A more advanced curry function can look as follows: (i'm going to provide an ES5 version as well as an ES6 because there are plenty of old tutorials that show ES5 syntax, which might be a little hard to read for newer JavaScript developers)

ES5

function curry(fn) {
  return function curried() {
    const args = Array.prototype.slice.call(arguments)
    const done = args.length >= fn.length
    if (done) {
      return fn.apply(this, args)
    } else {
      return function() {
        const args2 = Array.prototype.slice.call(arguments)
        return curried.apply(this, args.concat(args2))
      }
    }
  }
}

...is the same as:

ES6

const curry = (fn) => {
  return function curried(...args) {
    const done = args.length >= fn.length
    if (done) {
      return fn.apply(this, args)
    } else {
      return (...args2) => curried.apply(this, [...args, ...args2])
    }
  }
}

Let's explain this example more in detail:

When you call curry(fn) it will return the inner curried function that will wait for the next arguments upon invocation. Now when you call this inner function, it evaluates two conditions:

  1. Did the caller pass in enough arguments to satisfy all the arguments of fn?
  2. Or are there still arguments missing that fn needs?

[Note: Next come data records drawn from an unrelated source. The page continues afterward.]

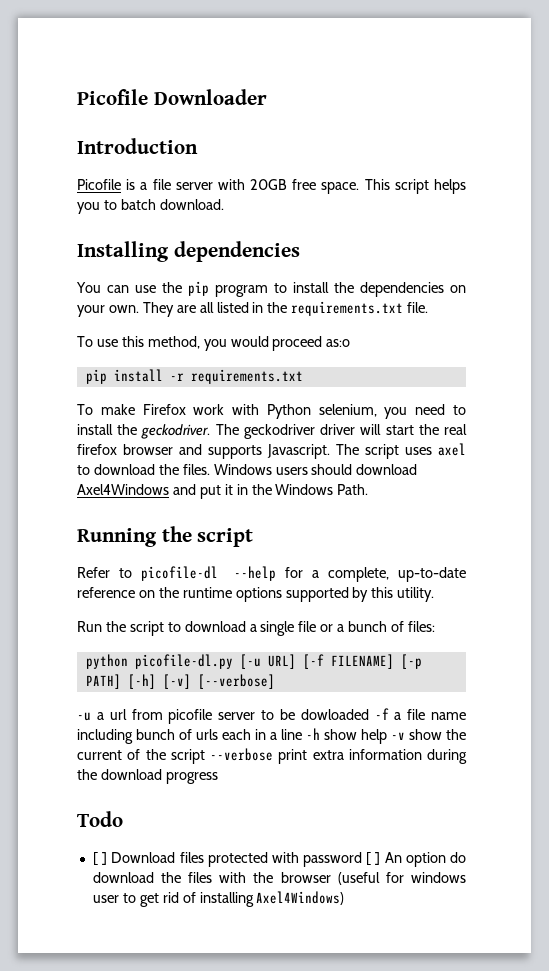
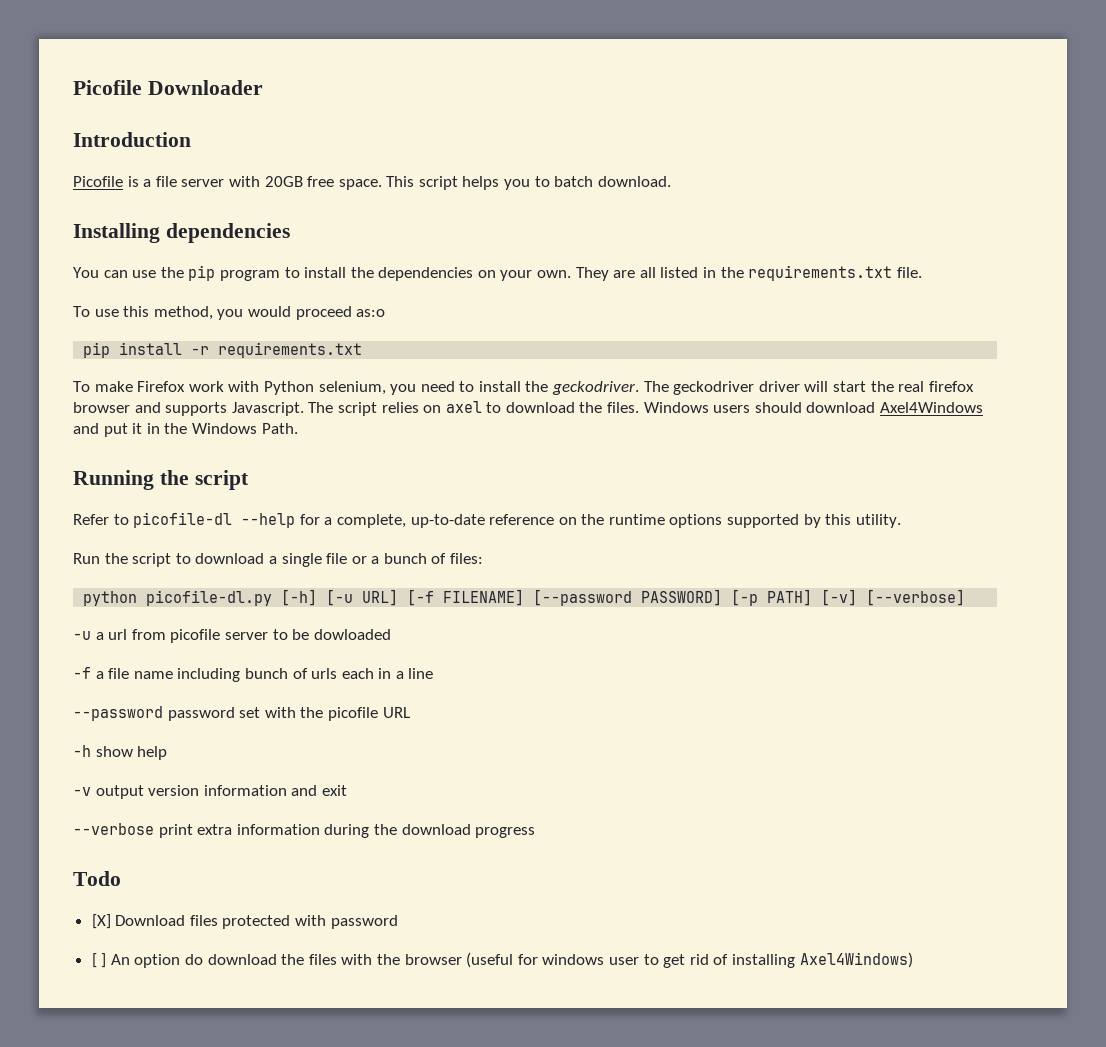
[405,447,432,455] uses -> [381,402,442,413] relies on
(233, 661) none -> [281,589,318,606] [-h]
(394, 661) none -> [533,589,723,606] [--password PASSWORD]
[127,674,156,689] [-h] -> (813, 597) none
(369, 714) none -> (391, 634) //
[306,728,466,744] [77,749,205,764] -h show help -v show the current of the script -> [73,706,410,721] [73,745,168,760] [73,785,347,799] // --password password set with the picofile URL // -h show help // -v output version information and exit //
[92,852,108,865] [ ] -> [91,914,111,929] [X]
(363, 859) none -> (398, 922) //

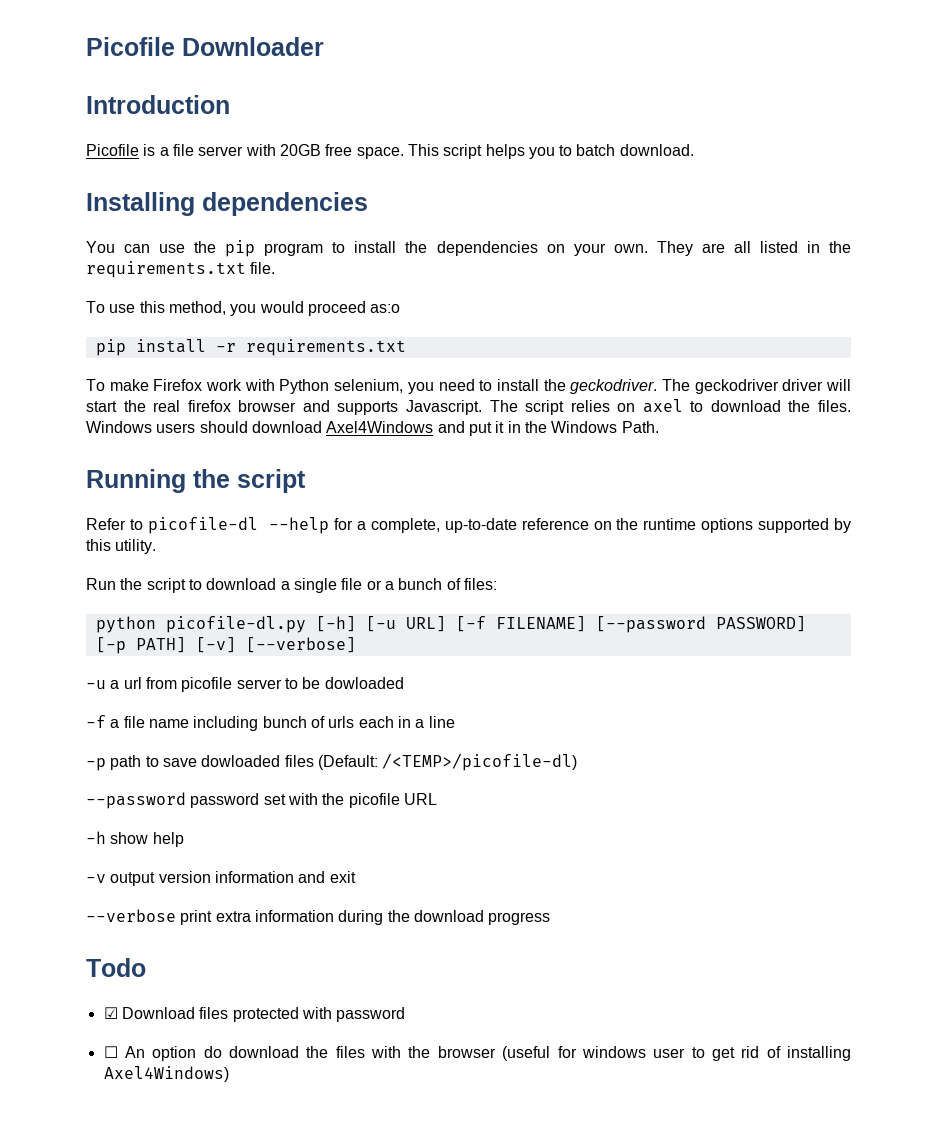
(434, 673) none -> [86,753,578,771] // -p path to save dowloaded files (Default: /<TEMP>/picofile-dl)
[91,914,111,929] [X] -> [103,1007,118,1019] ☑
[91,953,107,968] [ ] -> [103,1046,118,1058] ☐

If number 1 is the case, then we have all the arguments we need that fn declared and the curry will end by returning the invocation of fn and passing all the arguments received to it (basically invoking fn normally now)

However, if number 2 is the case, then the curry must continue going and we must somehow go back to the inner curried function so that we can continue to receive more arguments until it satisfies the arguments of fn. The code return (...args2) => curried.apply(this, [...args, ...args2]) accumulates all the arguments exposed so far and uses them to continue the curry in this case.

There's one important rule:

The function that is to be invoked before waiting for all the arguments to be collected must have a fixed number of arguments. This means that the function cannot have parameters spreaded (ex: fn(...args))

ex:

const curry = (fn) => {
  return function curried(...args) {
    const done = args.length >= fn.length
    if (done) {
      return fn.apply(this, args)
    } else {
      return (...args2) => curried.apply(this, [...args, ...args2])
    }
  }
}

// This is invalid because it uses ...args.  The curry does not understand where to stop
function func(...args) {
  //
}

const currying = curry(func)

Conclusion

I think currying is an interesting technique because creating a curry involves composing other advanced techniques. There are closures involved, higher order functions, and recursion.

And that concludes the end of this post. I hope you found something valuable and look out for more in the future!